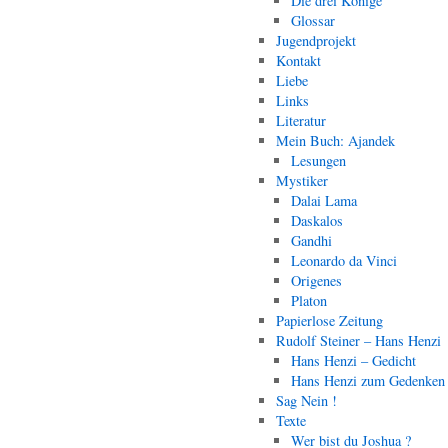
Die drei Könige
Glossar
Jugendprojekt
Kontakt
Liebe
Links
Literatur
Mein Buch: Ajandek
Lesungen
Mystiker
Dalai Lama
Daskalos
Gandhi
Leonardo da Vinci
Origenes
Platon
Papierlose Zeitung
Rudolf Steiner – Hans Henzi
Hans Henzi – Gedicht
Hans Henzi zum Gedenken
Sag Nein !
Texte
Wer bist du Joshua ?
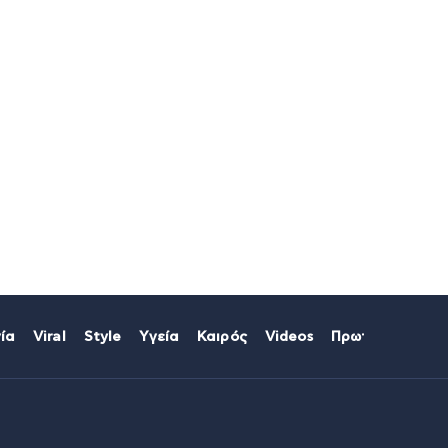
ία
Viral
Style
Υγεία
Καιρός
Videos
Πρωτοσέλιδα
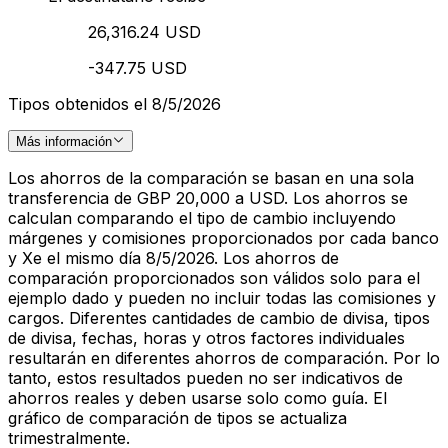
26,316.24 USD
-347.75 USD
Tipos obtenidos el 8/5/2026
Más información
Los ahorros de la comparación se basan en una sola
transferencia de GBP 20,000 a USD. Los ahorros se
calculan comparando el tipo de cambio incluyendo
márgenes y comisiones proporcionados por cada banco
y Xe el mismo día 8/5/2026. Los ahorros de
comparación proporcionados son válidos solo para el
ejemplo dado y pueden no incluir todas las comisiones y
cargos. Diferentes cantidades de cambio de divisa, tipos
de divisa, fechas, horas y otros factores individuales
resultarán en diferentes ahorros de comparación. Por lo
tanto, estos resultados pueden no ser indicativos de
ahorros reales y deben usarse solo como guía. El
gráfico de comparación de tipos se actualiza
trimestralmente.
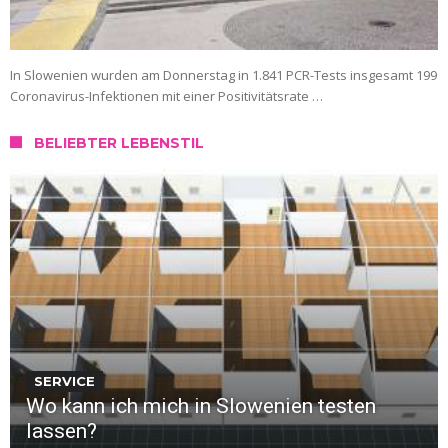
In Slowenien wurden am Donnerstag in 1.841 PCR-Tests insgesamt 199
Coronavirus-Infektionen mit einer Positivitätsrate …
BELIEBTER LEBENSTIL
SERVICE
Wo kann ich mich in Slowenien testen
lassen?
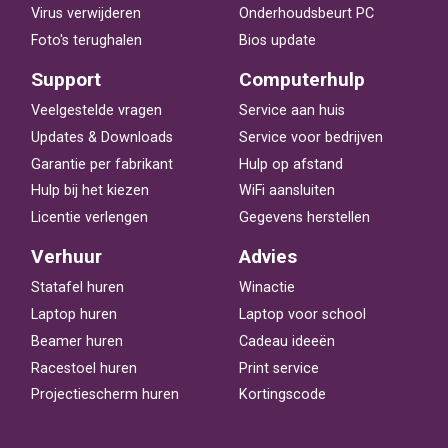
Virus verwijderen
Onderhoudsbeurt PC
Foto's terughalen
Bios update
Support
Computerhulp
Veelgestelde vragen
Service aan huis
Updates & Downloads
Service voor bedrijven
Garantie per fabrikant
Hulp op afstand
Hulp bij het kiezen
WiFi aansluiten
Licentie verlengen
Gegevens herstellen
Verhuur
Advies
Statafel huren
Winactie
Laptop huren
Laptop voor school
Beamer huren
Cadeau ideeën
Racestoel huren
Print service
Projectiescherm huren
Kortingscode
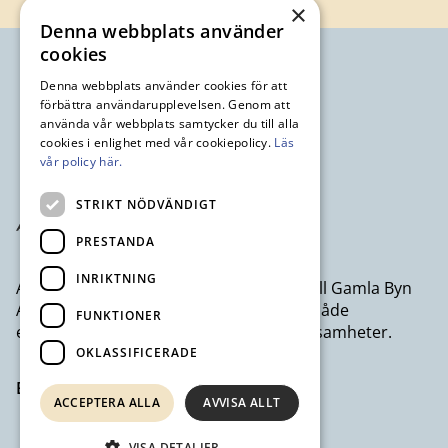
×
Denna webbplats använder
cookies
Denna webbplats använder cookies för att
förbättra användarupplevelsen. Genom att
använda vår webbplats samtycker du till alla
cookies i enlighet med vår cookiepolicy.
Läs
vår policy här.
STRIKT NÖDVÄNDIGT
PRESTANDA
INRIKTNING
Avesta Industristad AB ett dotterbolag till Gamla Byn
AB som erbjuder kontor och lokaler till både
FUNKTIONER
egenföretagare och större företagsverksamheter.
OKLASSIFICERADE
Besök avestaindustristad.se
ACCEPTERA ALLA
AVVISA ALLT
VISA DETALJER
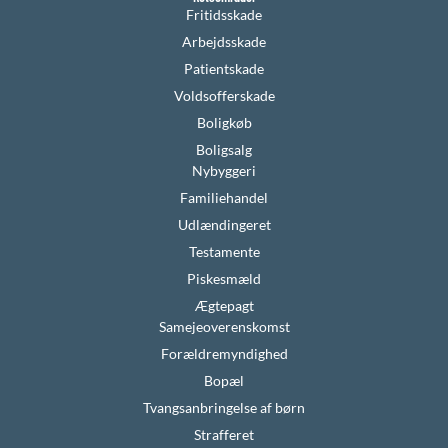
Fritidsskade
Arbejdsskade
Patientskade
Voldsofferskade
Boligkøb
Boligsalg
Nybyggeri
Familiehandel
Udlændingeret
Testamente
Piskesmæld
Ægtepagt
Samejeoverenskomst
Forældremyndighed
Bopæl
Tvangsanbringelse af børn
Strafferet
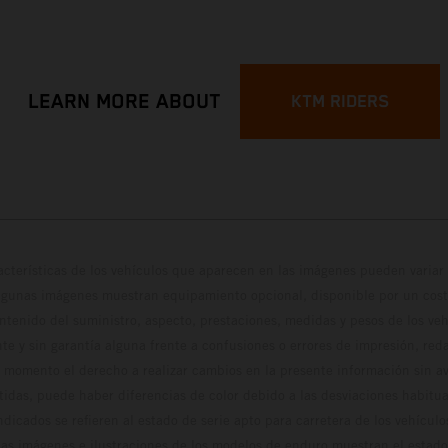
LEARN MORE ABOUT
KTM RIDERS
cterísticas de los vehículos que aparecen en las imágenes pueden variar 
algunas imágenes muestran equipamiento opcional, disponible por un coste
ontenido del suministro, aspecto, prestaciones, medidas y pesos de los ve
te y sin garantía alguna frente a confusiones o errores de impresión, reda
 momento el derecho a realizar cambios en la presente información sin avi
stidas, puede haber diferencias de color debido a las desviaciones habitua
dicados se refieren al estado de serie apto para carretera de los vehícul
Las imágenes e ilustraciones de los modelos de enduro muestran el estad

──────────

### Your instructions
All lines above that contain "huren" are required in the answer.

### Task response
Statafel huren
Laptop huren
Beamer huren
Racestoel huren
Projectiescherm huren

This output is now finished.